The external context also pushes for stronger approaches. Third-party incidents have increased in recent years, reflecting recent surveys of CISUS, and the average cost of a gap remains very high for most organizations. Reports such as IBM on the cost of gaps put the average figure at several million dollars per incident: IBM: Cost of a Data Break Report. At the same time, regulatory and compliance frameworks, such as the latest versions of PCI DSS, require more stringent monitoring and controls that require not to rely only on regular audits: PCI Security Standards Council.

So why continue to delay a CTEM initiative when market and regulatory signals push its adoption? The answer is not unique: part of the problem is that many organizations are still trying to meet new monitoring needs in inherited processes. Another part comes from the difficulty of justifying investments in management if the argument is left in technical concepts. It is therefore essential to translate the value of CTEM into business metrics: reduction of exposure windows, decrease of incidents attributable to unknown assets, and improvement of global visibility that avoids sanctions and response costs.

Building the business case for CTEM goes by speaking the language of the board of directors: financial impact, area exponential risk reduction and ability to demonstrate continuous control over auditors and partners. At the operational level, the transition usually involves combining automatic inventory, continuous validation of external units, risk-based prioritization and automation of repetitive actions, so that the security equipment is not caught in manual tasks that do not scale.

No need to reinvent the wheel at once. There are already well-documented practices and frameworks that help to lay solid foundations for CTEM. The approach can be based on standards and guidelines for continuous monitoring and risk management, such as NIST publications on continuous monitoring, which guide how to integrate telemetry and response processes into sustainable cycles: NIST SP 800-137. The key is to design a progression that combines small tactical victories with the construction of strategic capacities.

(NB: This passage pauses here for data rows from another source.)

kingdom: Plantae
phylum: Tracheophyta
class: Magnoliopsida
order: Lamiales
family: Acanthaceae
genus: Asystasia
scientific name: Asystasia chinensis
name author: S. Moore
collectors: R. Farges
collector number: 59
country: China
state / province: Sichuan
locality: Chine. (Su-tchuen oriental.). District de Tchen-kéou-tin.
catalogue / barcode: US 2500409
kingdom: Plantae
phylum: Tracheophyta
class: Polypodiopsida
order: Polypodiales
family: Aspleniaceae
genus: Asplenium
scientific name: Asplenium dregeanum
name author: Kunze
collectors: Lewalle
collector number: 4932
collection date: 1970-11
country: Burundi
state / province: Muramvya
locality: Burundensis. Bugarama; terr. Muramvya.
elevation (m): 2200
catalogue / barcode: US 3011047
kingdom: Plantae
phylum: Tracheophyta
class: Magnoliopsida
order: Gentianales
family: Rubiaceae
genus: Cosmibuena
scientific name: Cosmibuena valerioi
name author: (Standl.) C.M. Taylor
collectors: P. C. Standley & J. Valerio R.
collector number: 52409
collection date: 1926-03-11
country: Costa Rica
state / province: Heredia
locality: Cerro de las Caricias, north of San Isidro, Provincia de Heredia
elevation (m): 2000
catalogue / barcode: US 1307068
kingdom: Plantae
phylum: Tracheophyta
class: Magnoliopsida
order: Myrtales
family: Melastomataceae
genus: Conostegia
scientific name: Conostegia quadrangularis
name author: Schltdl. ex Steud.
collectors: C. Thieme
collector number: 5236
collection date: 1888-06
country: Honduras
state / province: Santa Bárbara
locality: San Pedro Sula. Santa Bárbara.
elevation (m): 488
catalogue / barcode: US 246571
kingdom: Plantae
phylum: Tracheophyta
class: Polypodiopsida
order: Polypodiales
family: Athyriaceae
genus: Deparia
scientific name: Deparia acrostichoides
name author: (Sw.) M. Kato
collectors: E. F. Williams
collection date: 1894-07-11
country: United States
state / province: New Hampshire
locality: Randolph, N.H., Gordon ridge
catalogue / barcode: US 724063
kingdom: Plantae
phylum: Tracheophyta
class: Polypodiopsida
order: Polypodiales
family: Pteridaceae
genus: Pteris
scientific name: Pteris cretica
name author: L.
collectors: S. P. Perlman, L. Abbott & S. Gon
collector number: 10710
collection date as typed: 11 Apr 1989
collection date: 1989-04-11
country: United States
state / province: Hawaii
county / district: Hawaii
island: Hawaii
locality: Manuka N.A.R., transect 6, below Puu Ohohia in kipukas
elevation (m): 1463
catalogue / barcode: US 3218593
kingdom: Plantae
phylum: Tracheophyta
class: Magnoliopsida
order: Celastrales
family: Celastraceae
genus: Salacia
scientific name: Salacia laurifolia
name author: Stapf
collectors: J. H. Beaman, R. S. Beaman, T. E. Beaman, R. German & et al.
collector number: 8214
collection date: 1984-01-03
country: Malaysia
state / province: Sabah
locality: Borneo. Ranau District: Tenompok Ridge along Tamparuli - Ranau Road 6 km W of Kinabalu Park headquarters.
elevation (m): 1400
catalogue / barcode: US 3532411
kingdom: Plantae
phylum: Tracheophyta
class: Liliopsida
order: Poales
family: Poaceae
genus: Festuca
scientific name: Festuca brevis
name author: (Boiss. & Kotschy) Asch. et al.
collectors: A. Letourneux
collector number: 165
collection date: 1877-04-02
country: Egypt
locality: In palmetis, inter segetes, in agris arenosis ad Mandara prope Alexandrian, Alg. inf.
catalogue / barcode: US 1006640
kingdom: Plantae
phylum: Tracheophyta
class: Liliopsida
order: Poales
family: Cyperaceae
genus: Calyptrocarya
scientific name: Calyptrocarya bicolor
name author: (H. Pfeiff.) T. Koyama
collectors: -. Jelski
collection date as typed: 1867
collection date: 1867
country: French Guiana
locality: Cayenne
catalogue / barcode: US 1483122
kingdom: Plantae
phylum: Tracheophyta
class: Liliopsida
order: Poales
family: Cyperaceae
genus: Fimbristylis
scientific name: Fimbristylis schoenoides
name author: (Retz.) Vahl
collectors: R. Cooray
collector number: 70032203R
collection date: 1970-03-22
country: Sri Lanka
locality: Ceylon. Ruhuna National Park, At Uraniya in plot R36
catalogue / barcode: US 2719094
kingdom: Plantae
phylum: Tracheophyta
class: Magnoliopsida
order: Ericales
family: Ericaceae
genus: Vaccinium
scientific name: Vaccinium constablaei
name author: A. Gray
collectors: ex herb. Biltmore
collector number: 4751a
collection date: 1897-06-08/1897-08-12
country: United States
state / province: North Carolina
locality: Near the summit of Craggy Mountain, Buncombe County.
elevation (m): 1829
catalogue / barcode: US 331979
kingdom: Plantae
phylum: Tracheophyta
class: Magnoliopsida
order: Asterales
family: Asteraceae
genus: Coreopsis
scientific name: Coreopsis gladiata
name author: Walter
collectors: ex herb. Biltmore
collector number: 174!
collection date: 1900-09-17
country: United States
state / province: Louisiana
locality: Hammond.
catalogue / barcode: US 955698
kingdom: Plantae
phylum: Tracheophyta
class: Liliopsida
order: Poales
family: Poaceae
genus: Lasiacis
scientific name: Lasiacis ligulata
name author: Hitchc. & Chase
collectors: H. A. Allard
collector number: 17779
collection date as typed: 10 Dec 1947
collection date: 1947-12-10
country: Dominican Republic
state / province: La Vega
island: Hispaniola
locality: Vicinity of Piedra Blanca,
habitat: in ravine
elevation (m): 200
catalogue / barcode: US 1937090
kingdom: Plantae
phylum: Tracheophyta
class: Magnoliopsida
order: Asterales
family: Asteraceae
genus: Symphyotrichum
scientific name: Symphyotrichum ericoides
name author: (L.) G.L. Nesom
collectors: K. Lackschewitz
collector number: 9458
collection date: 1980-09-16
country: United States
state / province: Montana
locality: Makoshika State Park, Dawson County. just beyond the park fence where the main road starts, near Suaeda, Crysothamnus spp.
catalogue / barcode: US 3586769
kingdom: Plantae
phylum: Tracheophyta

The visibility gap between CTEM and traditional models
Image generated with IA.

The picture of the market today is clear: the organizations that have already bet on CTEM report better levels of visibility and operational results. This does not mean that adoption is trivial or that all companies must run without a plan. It means, that's right, that for environments with high exposure and third parties, holding on to regular controls is a risk that grows with complexity. The question relevant to security teams and leaders is no longer whether CTEM brings value and becomes whether the current architecture and processes can sustain the growth of the digital ecosystem without continuous supervision.

If you want to deepen the data and graphics that illustrate these conclusions, you can see the full study published by Reflectiz: CTEM Divide 2026 - Reflectiz. For a complementary perspective on trends in third-party incidents, the 2025 CISUS survey provides additional context: Panorays: CISO Survey 2025. And if you are looking to understand the potential economic impact of not closing the gap, the IBM data gap cost report provides quantitative arguments that are often persuasive to management: IBM Data Breach Report.

In the end, the decision is no longer planted only in the technical field: it is strategic. Adopting continuous exposure management can make the difference between maintaining a visible and controllable risk area or discovering, too late, that the real problem was what was not being seen.